L’ha ben capito Spalletti, che non a caso invoca la concentrazione perché «lo facciamo per l’orgoglio della nostra città». E poi richiama Maradona: «Noi ce l’abbiamo lì, nello spogliatoio c’è quella statua di Diego che in molti vanno a toccare. Io lo faccio pure quando si entra in campo, perché lo vogliamo portare con noi e nella qualità della nostra squadra. Lui ha vinto attraverso il gioco, la qualità, attraverso tutte quelle cose che piacciono ai tifosi. Vogliamo cercare di assomigliargli il più possibile e ce lo porteremo sempre dietro, per gli insegnamenti che ci ha dato». E per celebrarne la grandezza dichiara: «La differenza fra Maradona e gli altri giocatori? È come quello che disse Schopenhauer sulla differenza tra il talento e il genio. Il talento colpisce bersagli che gli altri non colpiscono, il genio colpisce bersagli che gli altri non vedono». Così come l’ha ben capito Osi (che ha preso il testimone da Kouly) portando la squadra a gioire sotto la curva. Lo sanno bene quelli che c’erano già, e l’hanno ben capito i nuovi, su tutti il Cholito-sangue-argentino, ma pure Kvara e Kim, che in pochi mesi sembrano divenuti ormai azzurri carnali. Altro che Val d’Aosta! O Belluno!

Quando vincemmo il primo scudetto, la stampa nazionale si affrettò a trovare ragioni consolatorie per giustificare la sconfitta delle squadre del nord. Dal paternalismo del «Bravi napoletani, ma sì, in fondo per una volta ve lo meritate anche voi, avete tanti guai!». Al più subdolo «Vedete, anche a Napoli si può vincere. Vi sono realtà vincenti: la Fondazione Napoli 99, l’Istituto Italiano di Studi Filosofici, ed ora anche la SSC Napoli. Per vincere è sufficiente organizzarsi. Dunque, avete vinto perché, in fondo, avete copiato la nostra filosofia, perciò in qualche modo abbiamo comunque vinto noi!». Nel tripudio d’azzurro ovunque, marciammo compatti alla Sanità scandendo il nostro slogan: «Gioia, fantasia, improvvisazione! Stu scudett’ l’amm’ vinciut’ senz’organizzazione!».

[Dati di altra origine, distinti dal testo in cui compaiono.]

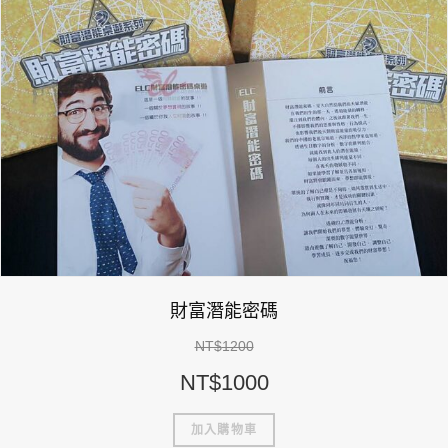
財富潛能密碼
NT$
1200
NT$
1000
加入購物車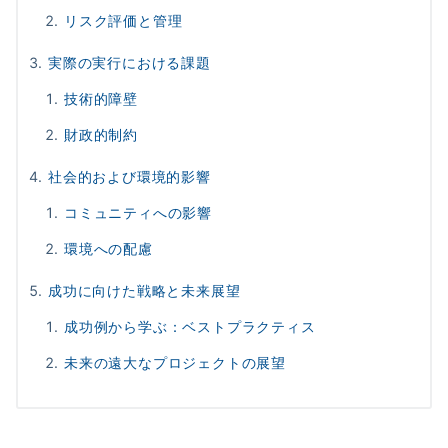
リスク評価と管理
実際の実行における課題
技術的障壁
財政的制約
社会的および環境的影響
コミュニティへの影響
環境への配慮
成功に向けた戦略と未来展望
成功例から学ぶ：ベストプラクティス
未来の遠大なプロジェクトの展望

Oggi come allora. Vinceremo se la squadra resterà forte e ben guidata, se fino in fondo ci assisterà il kairos e se non verrà negata la legalità. Tutto parrebbe incastrarsi alla perfezione. Se il sogno, che sembra finalmente materializzarsi di nuovo, non s’è potuto realizzare prima, è perché quasi sempre è mancata la terza condizione. Nel 1987 come adesso (almeno finora), siamo stati più forti della diseguale applicazione delle regole. In allora la superiorità derivò dall’essere guidati dal più grande di sempre. In oggi, soprattutto, dal letterale dissolvimento degli avversari.

E se sarà, quando sarà, ci abbracceremo e ci baceremo per ore ed ore, appassionatamente. E promiscuamente. Rosa Chemical sarà un’educanda delle Orsoline! Se vogliono, nessuno li escluderà. Altrimenti festeggeranno come la loro musa ispiratrice. Dandosi il gomito.